_RECORDS FOR PROCESSING:_
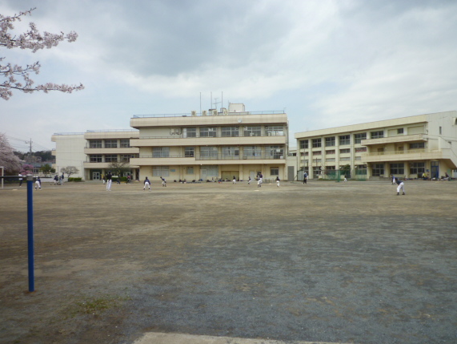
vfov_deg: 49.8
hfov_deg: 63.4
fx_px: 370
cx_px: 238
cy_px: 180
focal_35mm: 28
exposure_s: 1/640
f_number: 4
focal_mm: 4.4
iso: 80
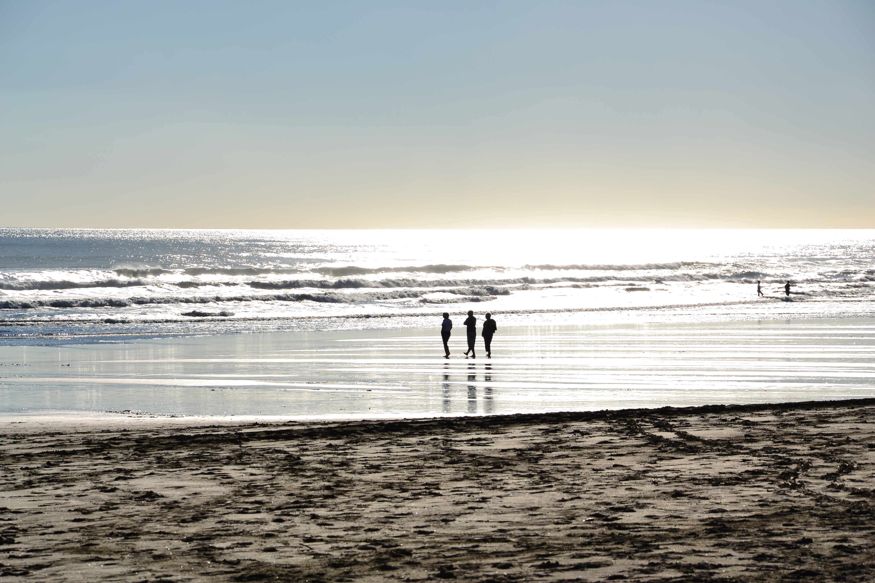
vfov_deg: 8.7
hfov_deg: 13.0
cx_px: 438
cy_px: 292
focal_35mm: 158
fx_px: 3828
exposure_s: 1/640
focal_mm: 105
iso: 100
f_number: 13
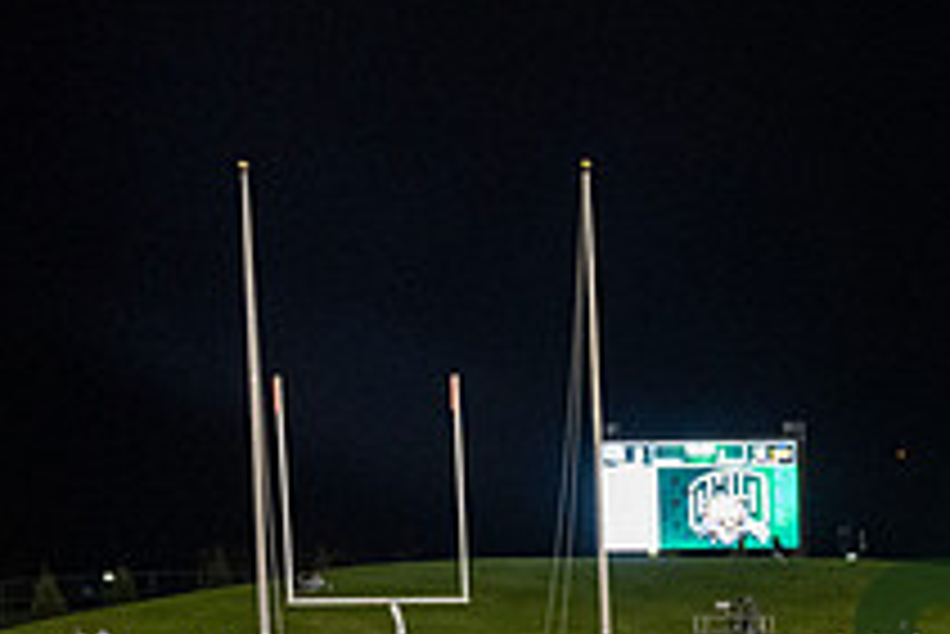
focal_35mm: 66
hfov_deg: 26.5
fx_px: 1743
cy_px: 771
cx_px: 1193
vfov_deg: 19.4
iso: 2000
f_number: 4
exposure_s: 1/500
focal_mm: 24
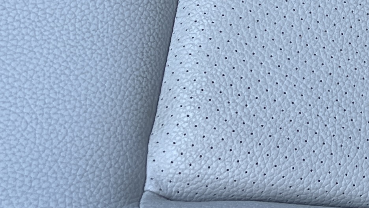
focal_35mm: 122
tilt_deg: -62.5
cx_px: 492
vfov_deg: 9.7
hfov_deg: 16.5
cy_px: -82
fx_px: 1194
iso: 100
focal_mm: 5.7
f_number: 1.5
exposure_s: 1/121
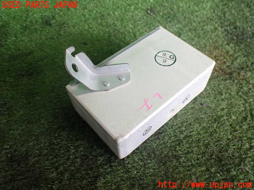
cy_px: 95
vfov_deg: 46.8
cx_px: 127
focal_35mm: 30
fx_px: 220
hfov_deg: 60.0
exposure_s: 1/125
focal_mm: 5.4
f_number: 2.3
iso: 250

_TRY IT:_ Keep to the lines above from the line with "focal_35mm: 28" to the line with "exposure_s: 1/121", and set down exactly those, inclusive, with nothing else and every picture left out.

_RESPONSE AREA:_
focal_35mm: 28
exposure_s: 1/640
f_number: 4
focal_mm: 4.4
iso: 80
vfov_deg: 8.7
hfov_deg: 13.0
cx_px: 438
cy_px: 292
focal_35mm: 158
fx_px: 3828
exposure_s: 1/640
focal_mm: 105
iso: 100
f_number: 13
focal_35mm: 66
hfov_deg: 26.5
fx_px: 1743
cy_px: 771
cx_px: 1193
vfov_deg: 19.4
iso: 2000
f_number: 4
exposure_s: 1/500
focal_mm: 24
focal_35mm: 122
tilt_deg: -62.5
cx_px: 492
vfov_deg: 9.7
hfov_deg: 16.5
cy_px: -82
fx_px: 1194
iso: 100
focal_mm: 5.7
f_number: 1.5
exposure_s: 1/121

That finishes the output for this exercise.